C’est avec l’accord de paix d’Arusha de 2000 et la Constitution de 2005 qui en ressort que l’on voit réapparaître la notion de royauté puisqu’il y est bien mentionné que «le statut et le rétablissement de la monarchie peuvent faire l’objet du référendum. Tout parti militant pacifiquement en faveur de la restauration de la monarchie a le droit de fonctionner » (Article 4 Constitution 2005). Avec le texte fondamental de 2018, l’article revient mais avec une petite nuance, la formulation a évolué de « … peuvent faire l’objet d’un référendum » à « doivent faire l’objet d’un référendum ».

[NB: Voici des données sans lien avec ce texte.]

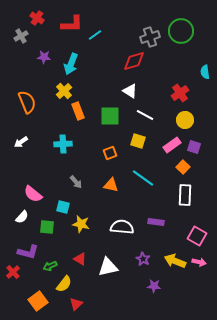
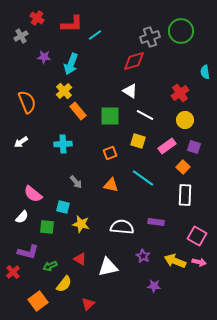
orange rectangle at (78, 111): rotated 18 degrees counterclockwise
pink rectangle at (172, 145): moved 5 px left, 1 px down
purple star at (143, 259): moved 3 px up
red triangle at (76, 304): moved 12 px right
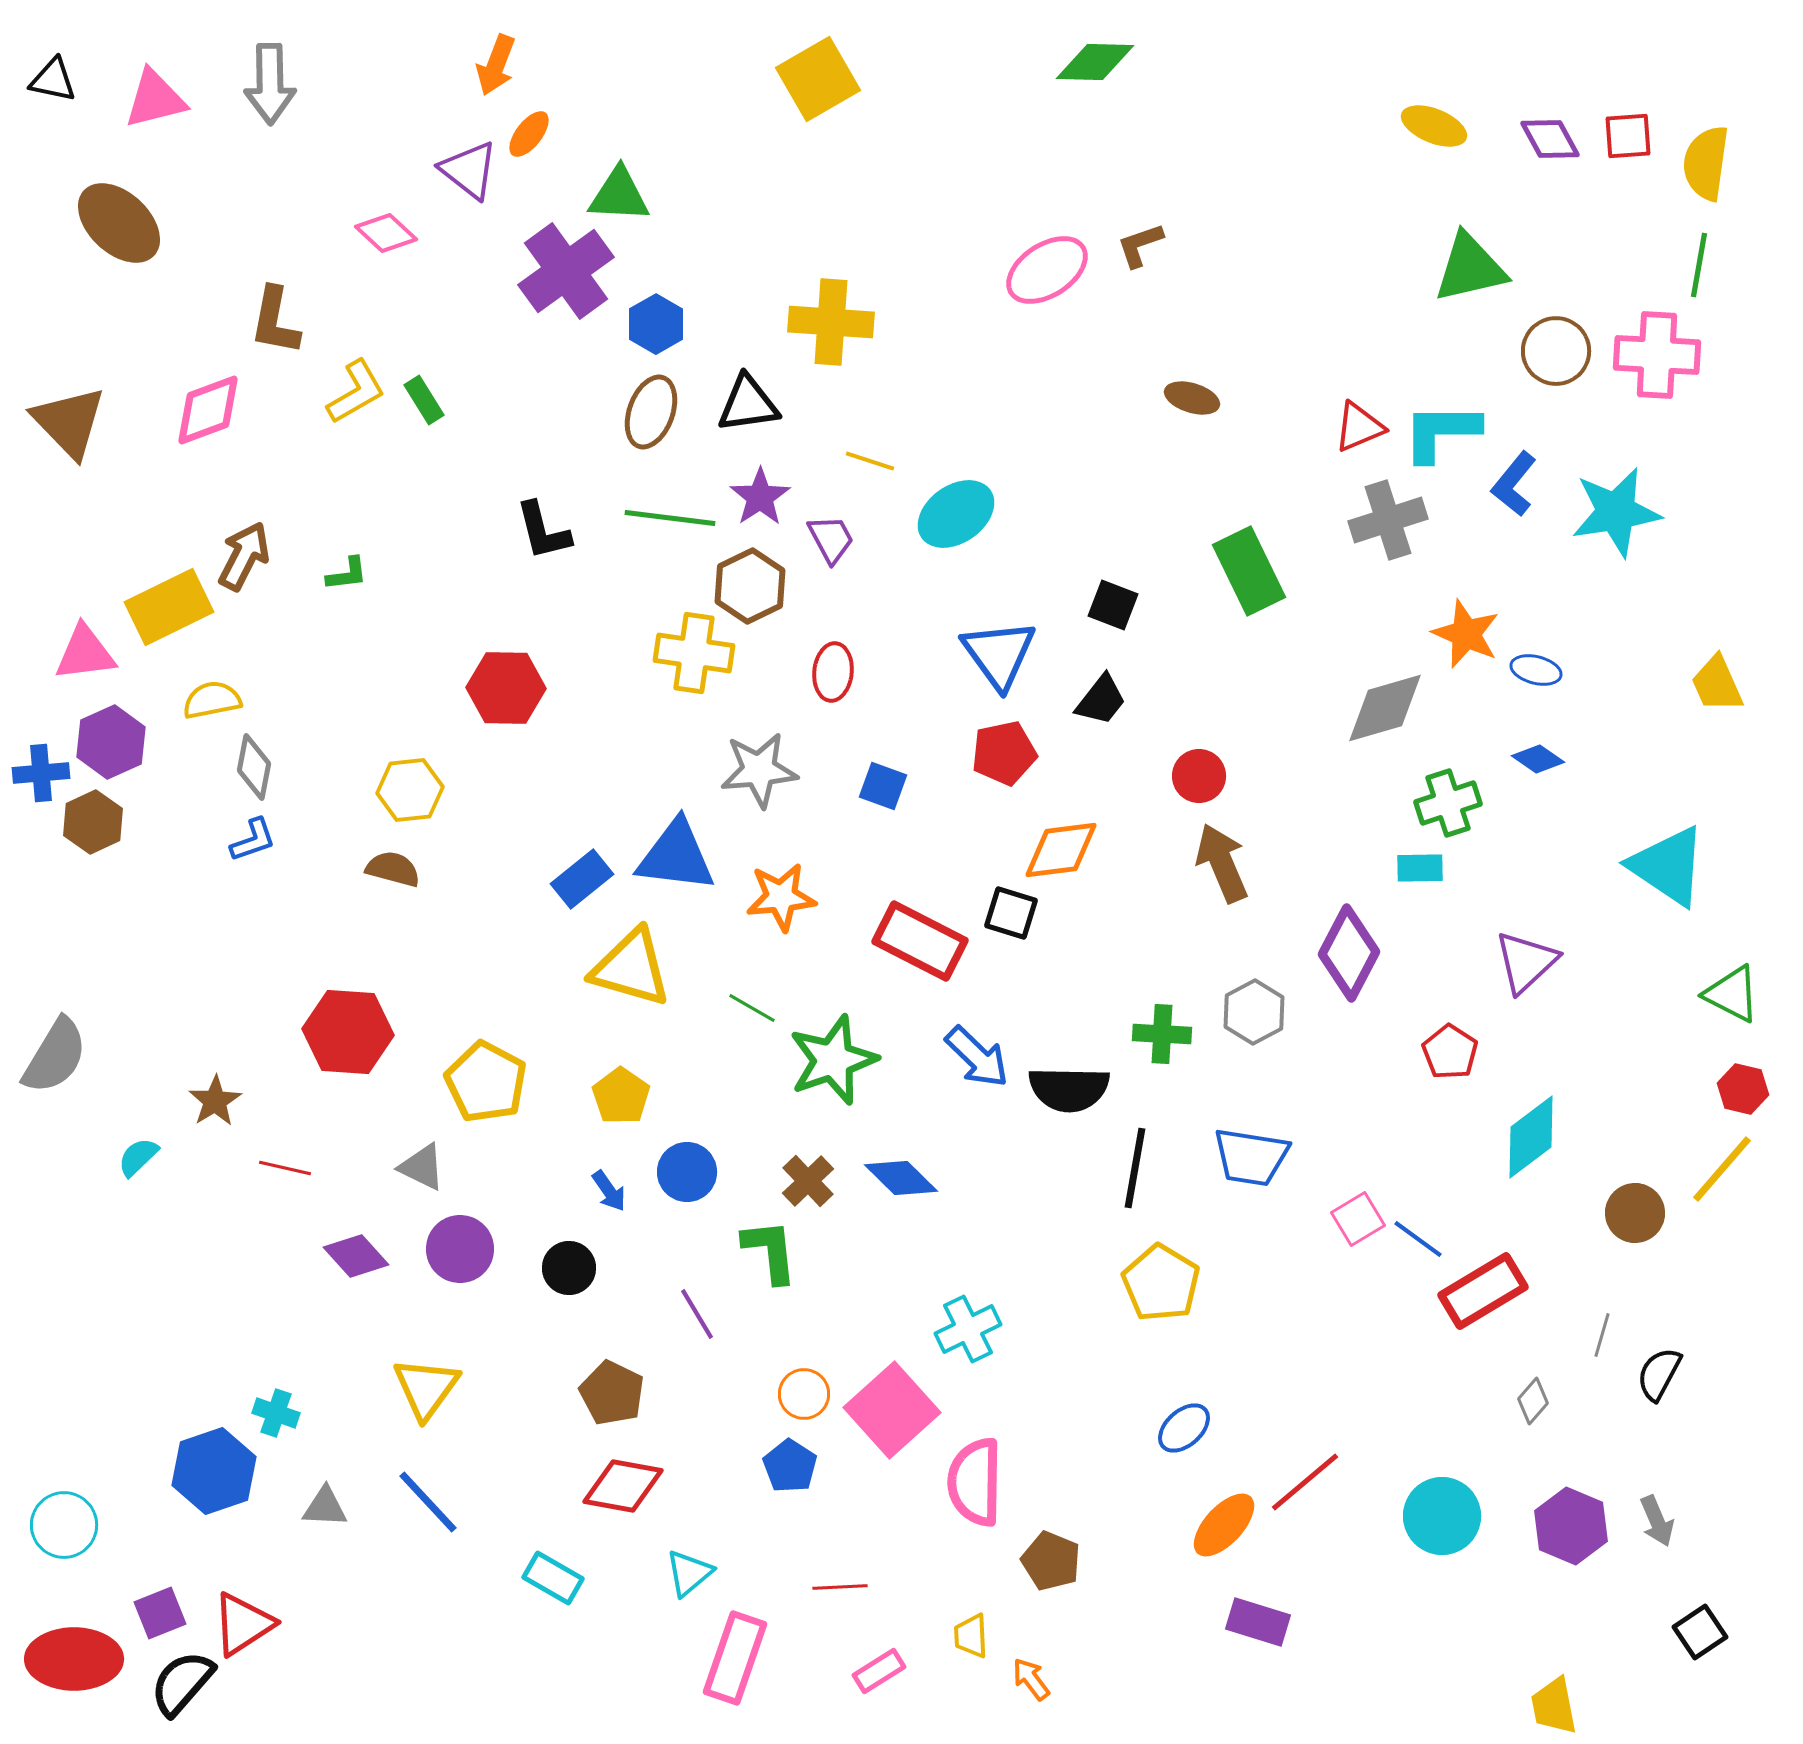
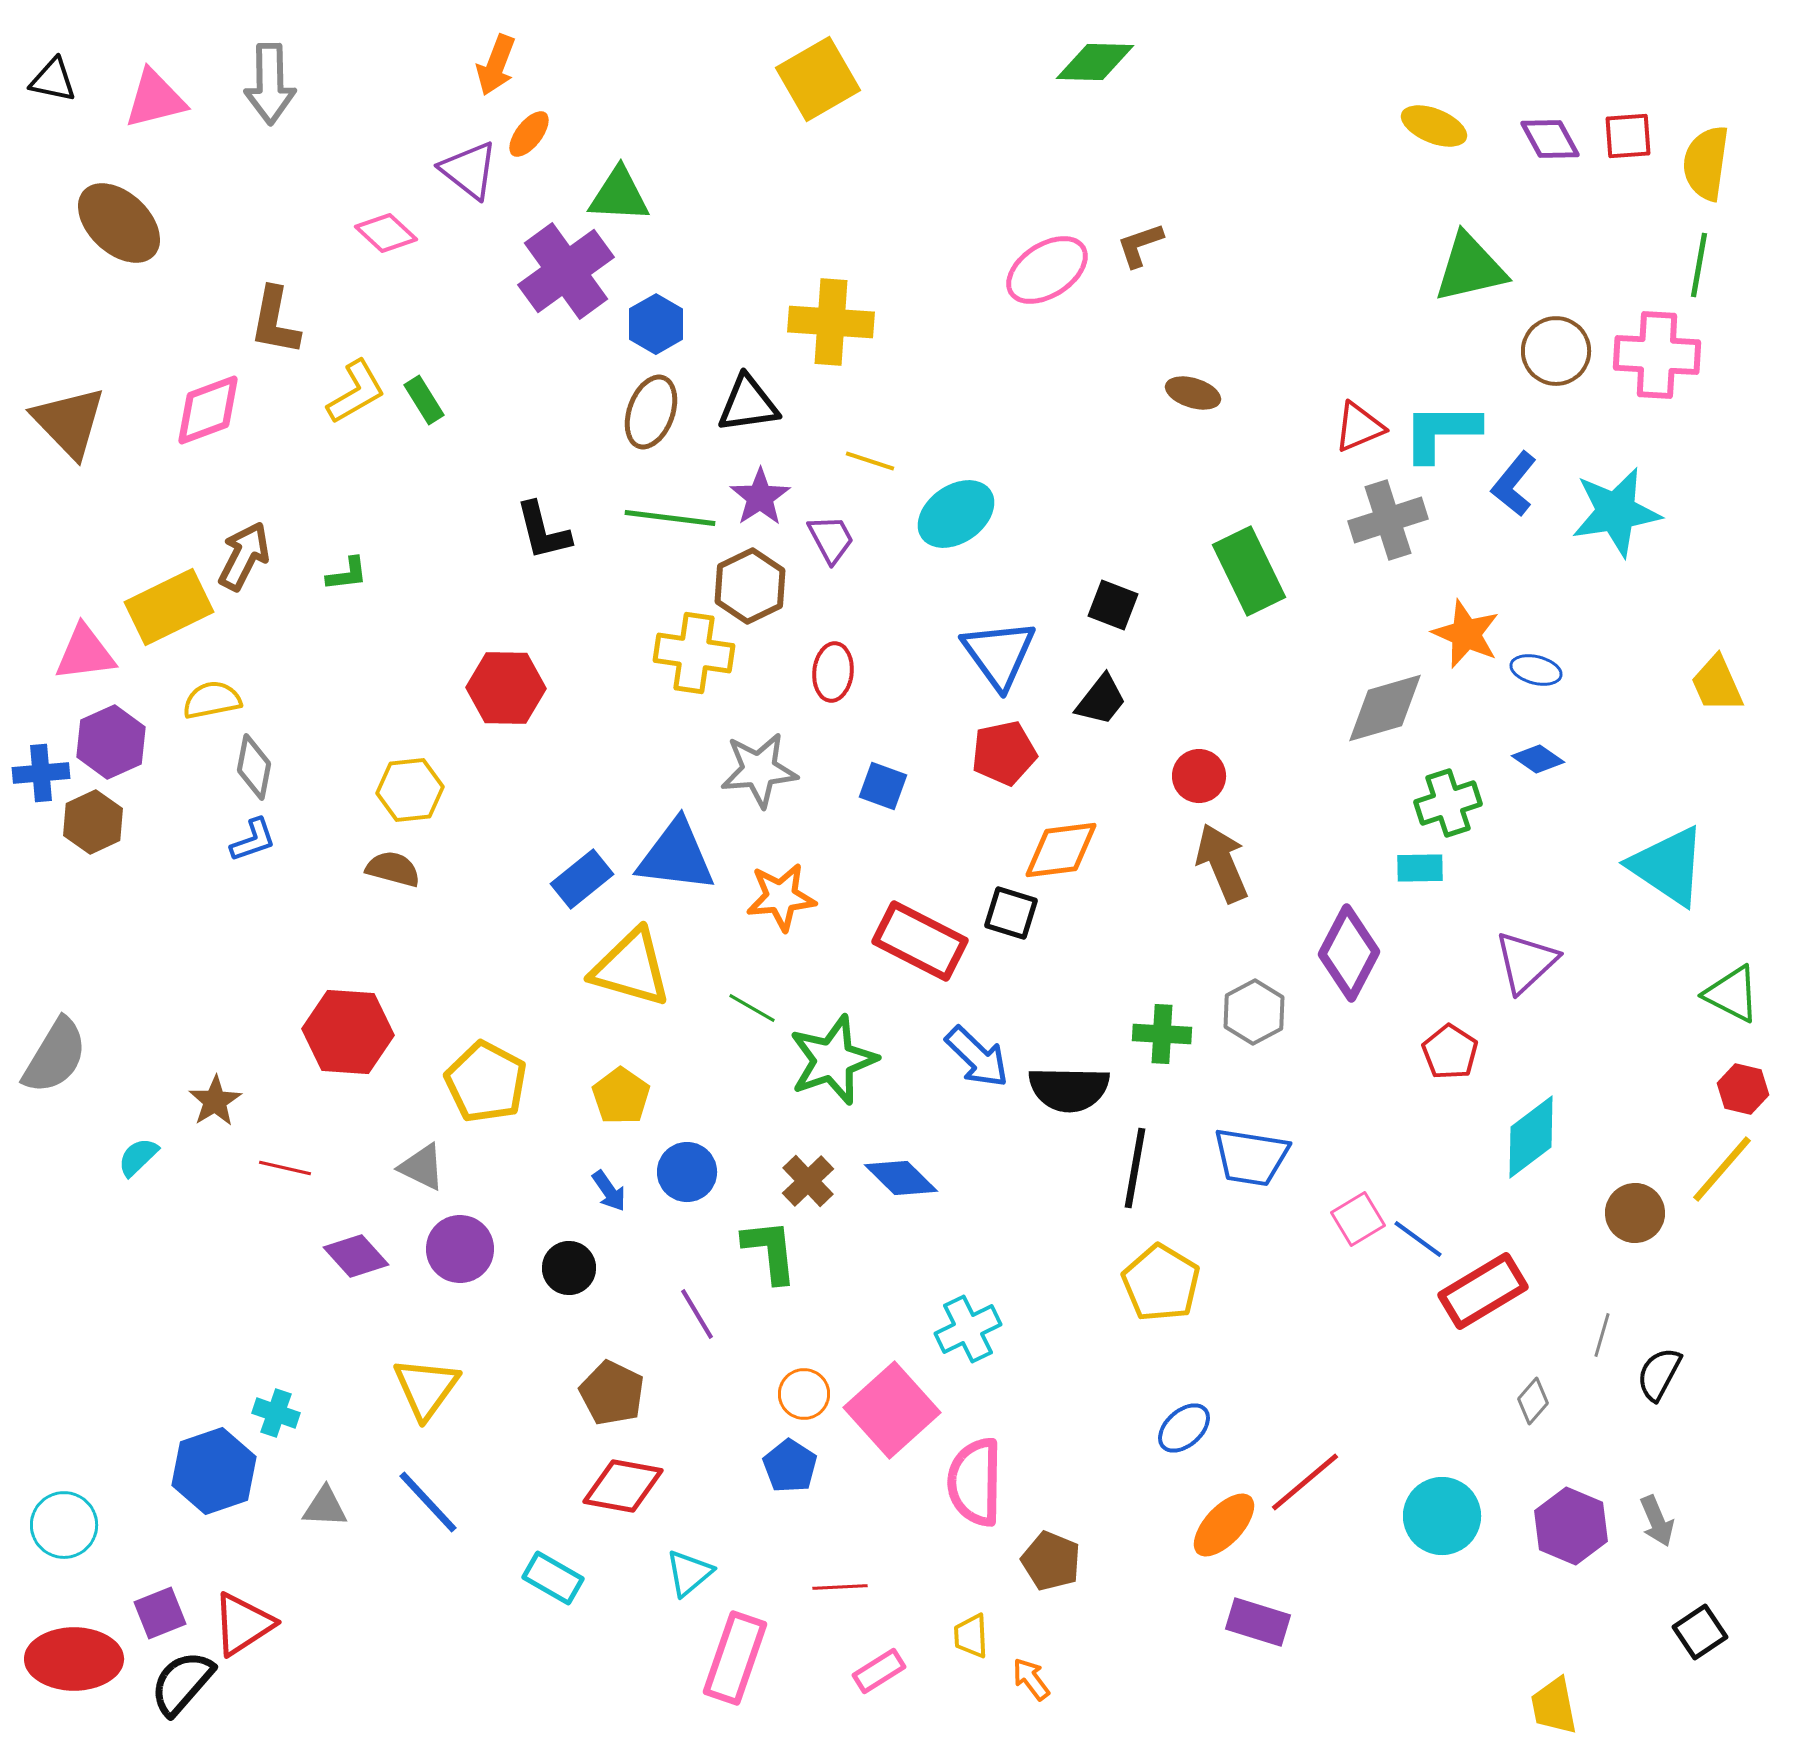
brown ellipse at (1192, 398): moved 1 px right, 5 px up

Pour le professeur Émile Mworoha, « il ne faut pas se faire d’illusions, la monarchie ou le retour à la monarchie est théoriquement possible mais parait très improbable car le Burundi est tellement ancré dans la république.»
Effectivement, trop d’eau a coulé sous les ponts depuis l’abolition de la monarchie le 28 novembre 1966. Les symboles, déjà chancelants de la monarchie, ont presque tous disparu depuis lors. «La monarchie avait survécu à l’époque coloniale bien que celle-ci l’avait vidée de ses contenus comme la suppression des ‘‘hommes du secret’’ qui étaient chargés de l’organisation de l’ « Umuganuro » tout comme ceux chargés de l’entretien des tombeaux royaux, l’entrée en clandestinité du tambour ‘‘Karyenda ’’, etc.», rappelle le professeur. Mais plus tard, le travail de sape entamé pendant la colonisation a été perpétué par les républiques qui se sont succédé et a contribué à reléguer la monarchie à une réalité assez anecdotique.
Restauration de façade
Pourtant, l’Accord d’Arusha avait essayé de revaloriser le titre de Prince « Umuganwa» . « Vous verrez par exemple qu’actuellement des personnes de la famille royale mettent sur leurs cartes de visite des inscriptions comme ‘‘Prince ou Princesse tel(le)’’ ou qu’à la radio on dise ‘‘Prince ou Princesse tel(le)’’ en cas de décès par exemple. C’est également dans ce contexte que le Parti monarchique parlementaire, qui milite pour un retour à la monarchie, travaille en toute légalité » , explique l’historien.
Quant au fait que la princesse Rosa Paula Iribagiza, ait été présentée, en 2010 par sa famille, comme l’ « héritière de la Maison Royale » alors qu’il n’y a pas d’institution royale à proprement parler, le professeur Mworoha trouve normal que la seule enfant encore en vie de Mwambutsa IV soit valorisée par tous ceux qui se réclament de l’héritage monarchique. Et de nuancer : « Mais cela n’empêche pas qu’actuellement les membres des familles royales sont devenus des citoyens ordinaires. Leur prestige ‘‘supposé’’ est tout simplement de s’appeler Prince ou Princesse». Et de se demander « si les autres n’en rigolent pas ».